> [Page text]:
>>>>

7. STOCK-BASED COMPENSATION
The Company’s stock-based compensation expense primarily includes the fair value of restricted stock units (RSUs) and employees’ purchase rights under the Company’s Employee Stock Purchase Plan. Stock-based compensation expense was $7.0 million and $28.1 million, during the 13 and 39 weeks ended October 27, 2012, respectively. Stock-based compensation expense was $5.9 million and $25.5 million, during the 13 and 39 weeks ended October 29, 2011, respectively.
The Company granted approximately 0.5 million service-based RSUs from the Omnibus Incentive Plan (Omnibus Plan) to employees and officers in the 39 weeks ended October 27, 2012. The estimated $24.7 million fair value of these RSUs is being expensed ratably over the three-year vesting periods, or a shorter period based on the retirement eligibility of certain grantees. The fair value was determined using the Company’s closing stock price on the date of grant. The Company recognized $2.1 million and $7.5 million of expense related to these RSUs during the 13 and 39 weeks ended October 27, 2012.

<<<<

(Stored data)

>>>>

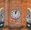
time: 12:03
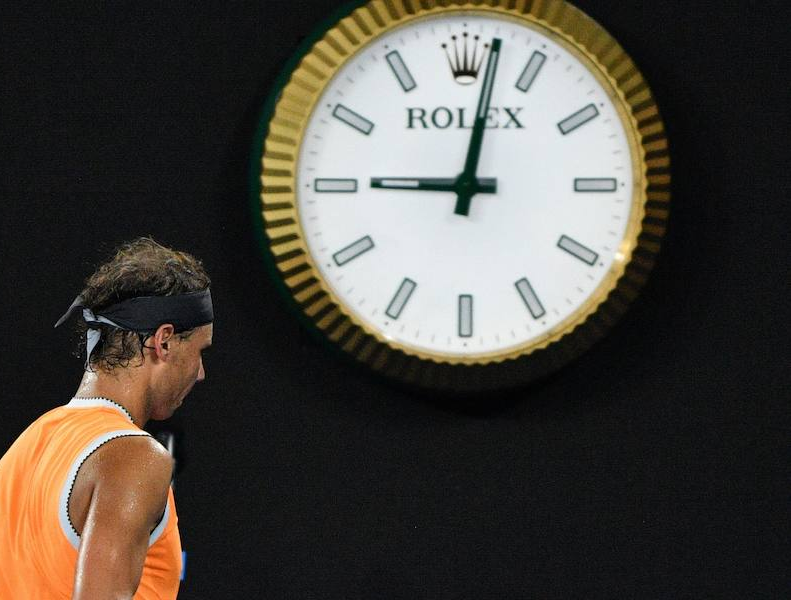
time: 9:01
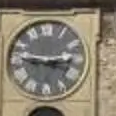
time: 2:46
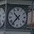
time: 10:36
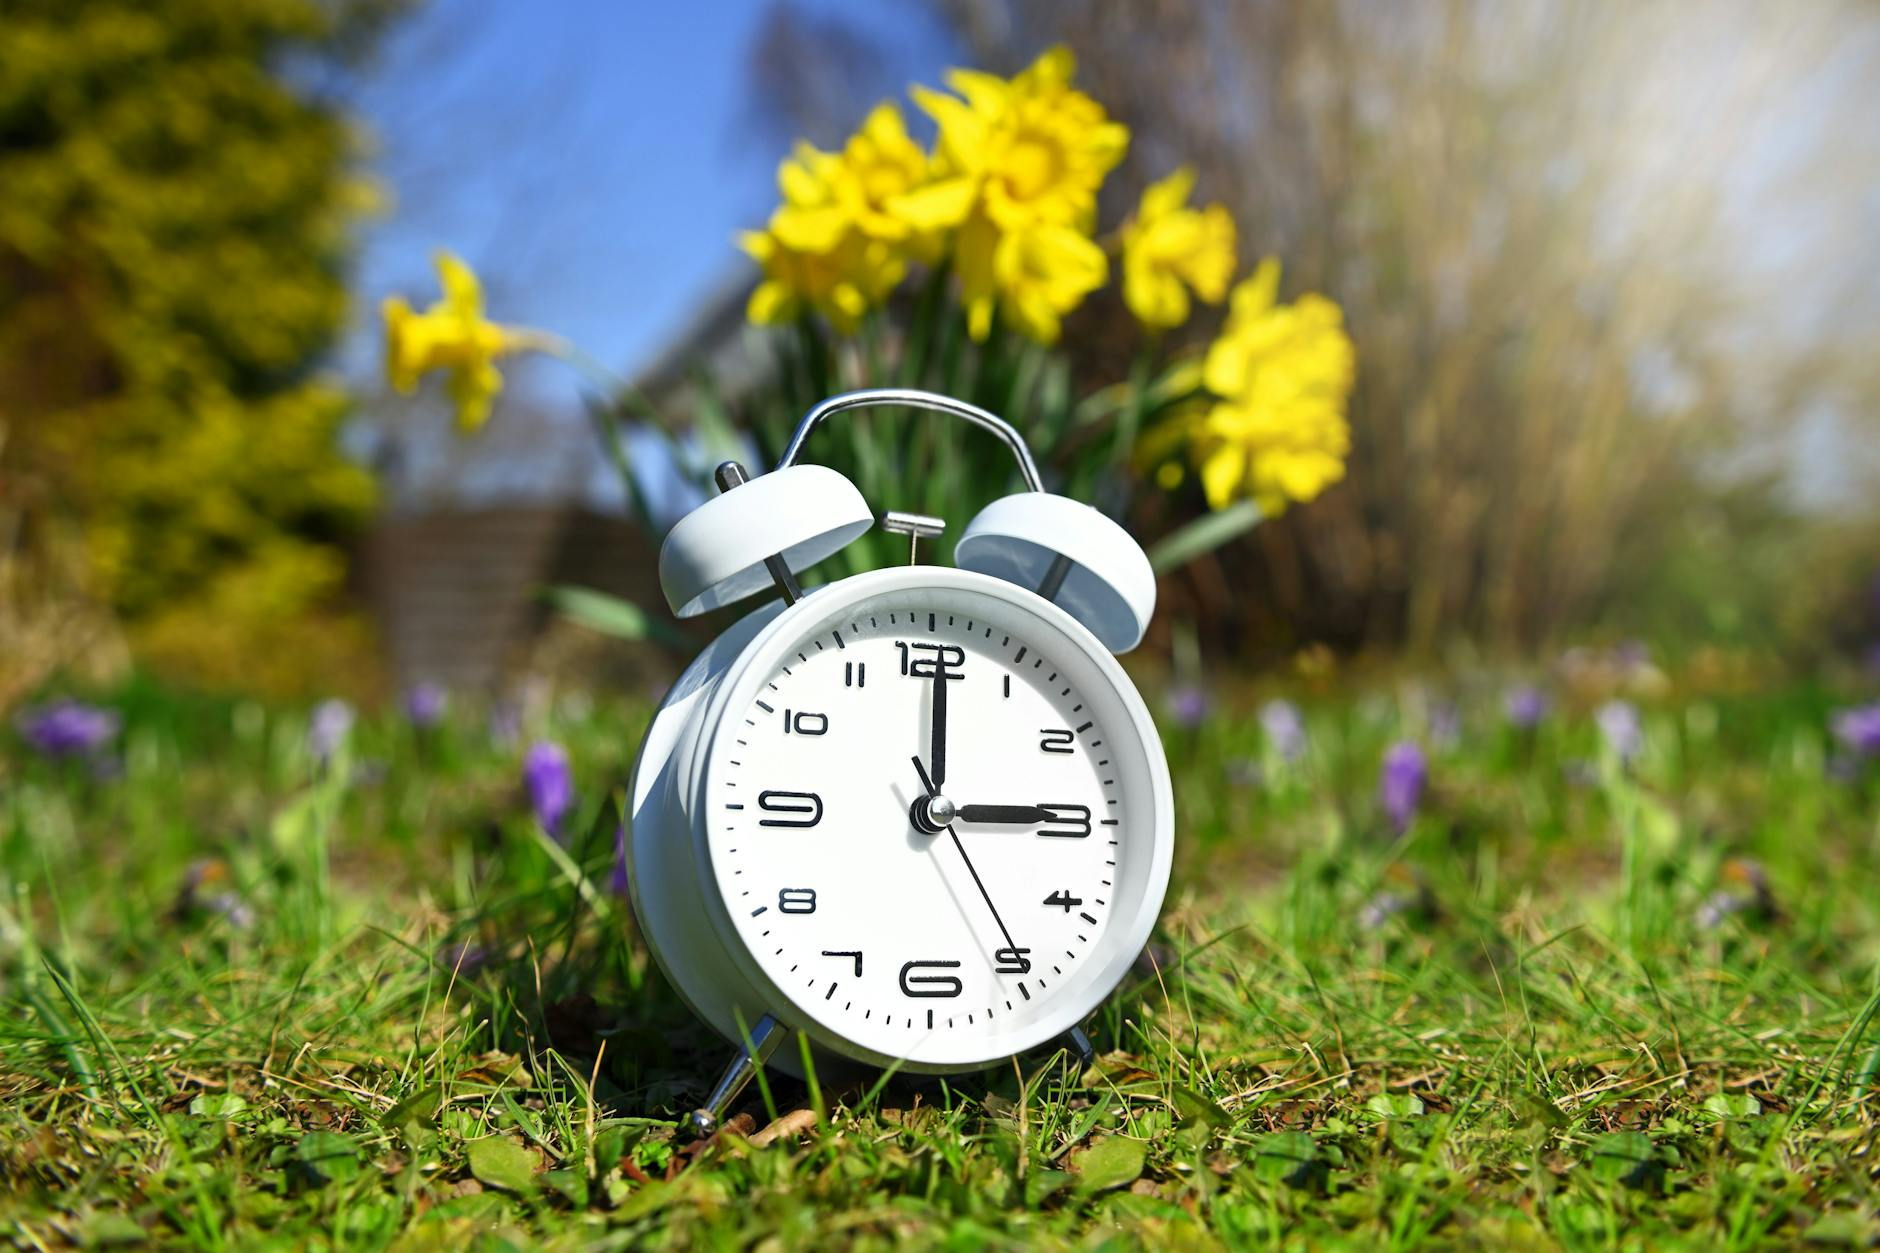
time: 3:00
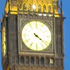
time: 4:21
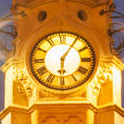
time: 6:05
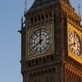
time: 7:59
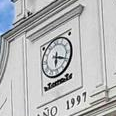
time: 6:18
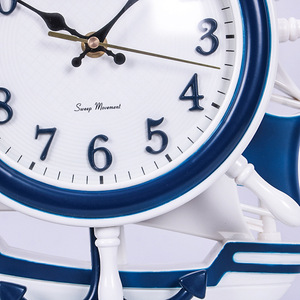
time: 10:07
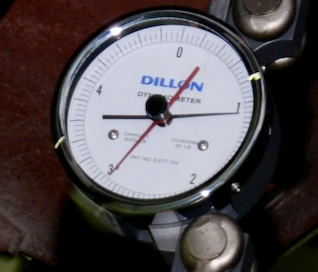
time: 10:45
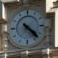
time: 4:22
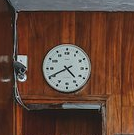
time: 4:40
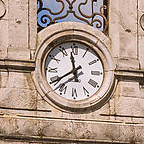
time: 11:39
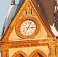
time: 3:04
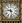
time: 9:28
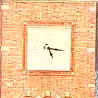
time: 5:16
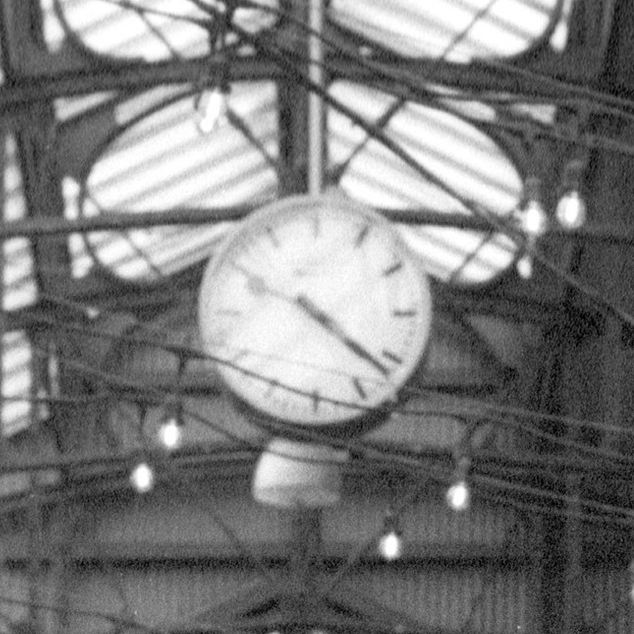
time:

<<<<

> [Brief 1]:
Decide whether each statement agrees with the stock-based compensation text. Answer yes or no for each, and quote the exact words of the text that settle it.
(a) Stock-based compensation expense was $7.0 million during the 13 weeks ended October 27, 2012.
(b) The service-based RSUs granted in the 39 weeks ended October 27, 2012 are being expensed over five-year vesting periods.
(c) The fair value of those RSUs was determined using the Company's closing stock price on the date of grant.
> [Brief 2]:
Quote the stock-based compensation text word for word, starting with "7. STOCK-BASED COMPENSATION" and going on through "29, 2011, respectively.".
> [Brief 3]:
Continue the stock-based compensation text, picking up right after its last sentence.
None of the time-reading data is needed here.

> [Expected output 1]:
(a) Yes: "Stock-based compensation expense was $7.0 million and $28.1 million, during the 13 and 39 weeks ended October 27, 2012, respectively."
(b) No: "is being expensed ratably over the three-year vesting periods"
(c) Yes: "The fair value was determined using the Company’s closing stock price on the date of grant."

> [Expected output 2]:
7. STOCK-BASED COMPENSATION
The Company’s stock-based compensation expense primarily includes the fair value of restricted stock units (RSUs) and employees’ purchase rights under the Company’s Employee Stock Purchase Plan. Stock-based compensation expense was $7.0 million and $28.1 million, during the 13 and 39 weeks ended October 27, 2012, respectively. Stock-based compensation expense was $5.9 million and $25.5 million, during the 13 and 39 weeks ended October 29, 2011, respectively.

> [Expected output 3]:
In the 39 weeks ended October 27, 2012 the Company granted 0.2 million RSUs with a fair value of $8.1 million from the Omnibus Plan to certain officers of the Company, contingent on the Company meeting certain performance targets in fiscal 2012. If the Company meets these performance targets in fiscal 2012, the RSUs will vest ratably over three years, ending March 30, 2015. The estimated fair value of these RSUs is being expensed ratably over the three-year vesting periods, or a shorter period based on the retirement eligibility of certain grantees. The Company recognized $0.3 million and $5.4 million of expense related to these RSUs in the 13 and 39 weeks ended October 27,
2012.
In the 39 weeks ended October 27, 2012 the Company granted RSUs with a fair value of $1.7 million from the Omnibus Plan to certain officers of the Company, contingent on the Company meeting certain performance targets for the period beginning on January 29, 2012 and ending on January 30, 2015. Provided the vesting conditions are satisfied, the awards will vest at the end of the performance period. The estimated fair value of these RSUs is being expensed ratably over the three-year vesting periods, or a shorter period based on the retirement eligibility of certain grantees. The Company recognized $0.1 million and $1.0 million of expense related to these RSUs in the 13 and 39 weeks
ended October 27, 2012.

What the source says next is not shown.